(Exercise prompt) For this exercise, copy each line of the records that contains the word "cáncer".

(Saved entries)

____________________

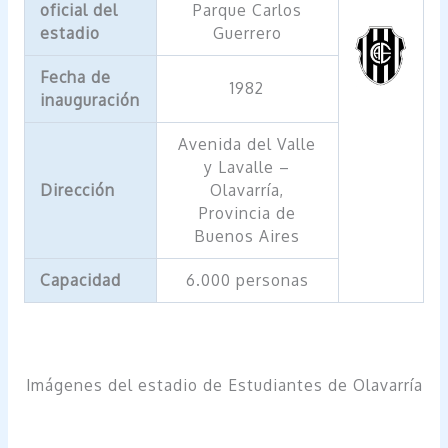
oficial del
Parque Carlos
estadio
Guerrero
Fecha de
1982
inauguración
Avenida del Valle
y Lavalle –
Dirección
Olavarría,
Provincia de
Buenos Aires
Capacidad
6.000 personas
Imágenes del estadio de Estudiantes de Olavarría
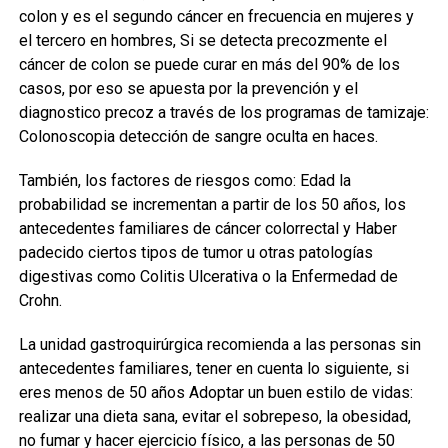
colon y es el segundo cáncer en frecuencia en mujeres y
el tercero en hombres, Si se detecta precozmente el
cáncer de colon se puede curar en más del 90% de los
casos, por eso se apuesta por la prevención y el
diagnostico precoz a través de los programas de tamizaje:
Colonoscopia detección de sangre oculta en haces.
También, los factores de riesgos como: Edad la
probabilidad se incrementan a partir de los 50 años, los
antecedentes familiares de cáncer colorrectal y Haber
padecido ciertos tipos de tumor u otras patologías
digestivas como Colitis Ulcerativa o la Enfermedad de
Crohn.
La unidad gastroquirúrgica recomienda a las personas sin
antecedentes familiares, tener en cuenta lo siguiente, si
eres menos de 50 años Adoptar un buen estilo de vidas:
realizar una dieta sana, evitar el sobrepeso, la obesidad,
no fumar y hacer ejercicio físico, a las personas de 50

____________________

(Answer section)
colon y es el segundo cáncer en frecuencia en mujeres y
cáncer de colon se puede curar en más del 90% de los
antecedentes familiares de cáncer colorrectal y Haber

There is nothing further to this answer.